One cell on each leg of the loop after the switch but before any gap (photocells A and B) and one cell inside of the loop (photocell number 1). When cell A detects a loco the loop track power is alligned to that of the A part (left and right tracks are electrically alligned). When cell A is cleared again the polarity gets reversed. Photocell 1 detects the loco and prevents cell B (when the loco exits the loop) from switching again. Cell B is cleared after the loco exits the loop and leaves further down the track. The software routine is ready to start over again, from either side.

One ATtiny85 (EUR1 delivered home from AliExpress), 3 photoresistors (EUR1 for ten pcs), and a 5V powered 10A DPDT relay (EUR1), and half an hour of programming and testing. Could be done with an Arduino or Pro Mini too but they are a bit overkill here.

I posted the same question on two French fora and one American forum: the French either did not really understand what it was about, talked a lot but I could not get working answers and the American forum used the purchasing option for commercial products.
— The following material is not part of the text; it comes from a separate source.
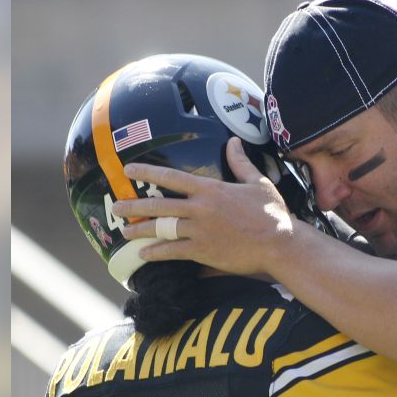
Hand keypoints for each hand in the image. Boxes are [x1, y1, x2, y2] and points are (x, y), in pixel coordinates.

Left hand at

I still have to find a Belgian forum

Thanks a lot everyone for your help!

Erik

There is a simple way of doing this - DCC or analogue. On the assumption that the layout is as the diagram above, gap both rails on the loop side of the point and feed through a DPDT switch (centre off, if required to isolate the section). Centre terminals to the power supply, cross wire the outer terminals and supply the track from one of the outer sets of terminals. Mark one setting "in", the other "out". The "in" setting should have the loop polarities as the incoming line, the "out" will reverse as for outgoing.

 

Drive the train in. Stop before the exit. Switch point (manually or electrically) and switch DPDT to "out". Drive train out.

 

It isn't automatic and you need to be able to see the train to stop in the right place. It does not have the expense and complexities above, but it is simple and will work.....

In my opinion no need for center off DPDT: reasonable quality (even Chinese) regular DPDT switches do the job. The construction of a DPDT is such that no overlapping contacts occur.
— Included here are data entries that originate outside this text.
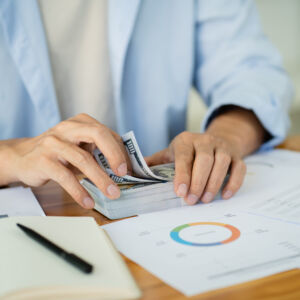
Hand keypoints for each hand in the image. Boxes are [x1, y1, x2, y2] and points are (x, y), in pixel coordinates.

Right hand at [2, 114, 130, 208]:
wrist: (23, 157)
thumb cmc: (58, 153)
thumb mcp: (79, 146)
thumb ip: (98, 150)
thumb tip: (125, 166)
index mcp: (81, 122)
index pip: (107, 133)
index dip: (120, 151)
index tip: (129, 168)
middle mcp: (68, 128)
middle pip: (97, 135)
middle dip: (115, 154)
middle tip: (124, 174)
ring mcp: (54, 143)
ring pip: (83, 159)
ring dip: (101, 179)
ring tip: (112, 193)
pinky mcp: (43, 160)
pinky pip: (65, 177)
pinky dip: (79, 191)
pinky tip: (88, 201)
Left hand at [145, 107, 265, 204]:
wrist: (216, 140)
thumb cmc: (189, 151)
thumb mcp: (172, 152)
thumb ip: (156, 161)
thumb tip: (132, 169)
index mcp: (186, 140)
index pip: (184, 156)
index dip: (182, 174)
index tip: (180, 193)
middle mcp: (205, 140)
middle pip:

And the loco does not need to be stopped: you can do it on-the-fly.

Here's the basic diagram for a return loop:

 

keerlus-2.jpg

 

Can be used in clock- and anti-clock-wise directions, trains stop automagically (if loco-hauled, or power pickup only from the front car) and will only continue when you change the point and does all the necessary polarity switching required. Point motors with 4 sets of contacts are not quite common in the UK, but available from Herkat/Bemo (Germany) and Fulgurex (Switzerland, needs extra contacts but these screw on easily) or use extra relays instead.

Hi, so it is not as simple as I thought.

But looking at your diagram I see that the gaps are not identical (same place on both sides of the track) for both rails. For example the first part in the curve at the switch, at the bottom, is always connected to "black", yet when the poles of the relay are thrown, the upper part of the track in this curve also is connected to "black". So no traction there?
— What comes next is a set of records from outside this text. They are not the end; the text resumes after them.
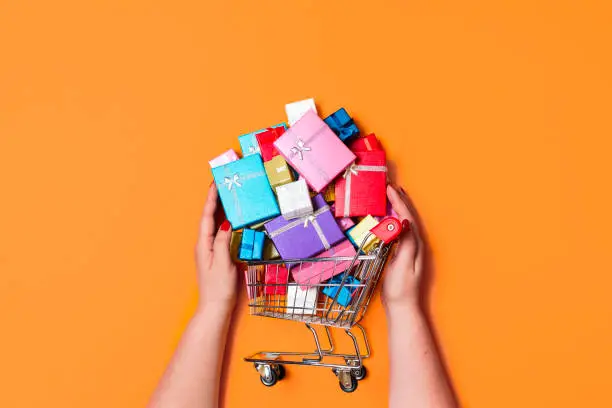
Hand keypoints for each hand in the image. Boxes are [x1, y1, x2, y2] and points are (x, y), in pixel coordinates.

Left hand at [195, 183, 237, 312]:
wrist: (215, 308)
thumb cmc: (218, 288)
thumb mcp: (223, 263)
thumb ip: (223, 241)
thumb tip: (226, 223)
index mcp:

Also orange is either connected to "red" or to nothing, while grey is connected to nothing or to "black": what is the purpose?

I do not yet understand the benefit of using the 4-pole relay: if the contacts are thrown both tracks switch poles except for the orange and grey rails. Something I miss?

Most layouts do not need an auto-reverse module to control the polarity of the reverse loop, it can be done simply with a switch (like a Peco PL15 for example) attached to the point that controls entry to the reverse loop.

 

Do you have a track plan of what you want to do yet?

If I understand this well: a DCC layout with a reversing loop which has a powered switch only needs a double pole double throw DPDT relay connected to the switch powerleads for the autoreversing to work?

In other words: (rails before the switch: A and B, rails after the switch and in the loop: X and Y, DCC booster connected to tracks A and B) the switch is set to "pass straight" and the DPDT relay connects rails before and after in correct phasing (A to X and B to Y). the loco continues in the loop, you set the switch to "pass curved", and the DPDT relay gets thrown to the other pole: rail A to rail Y and rail B to rail X.

Is it as simple as that?

Erik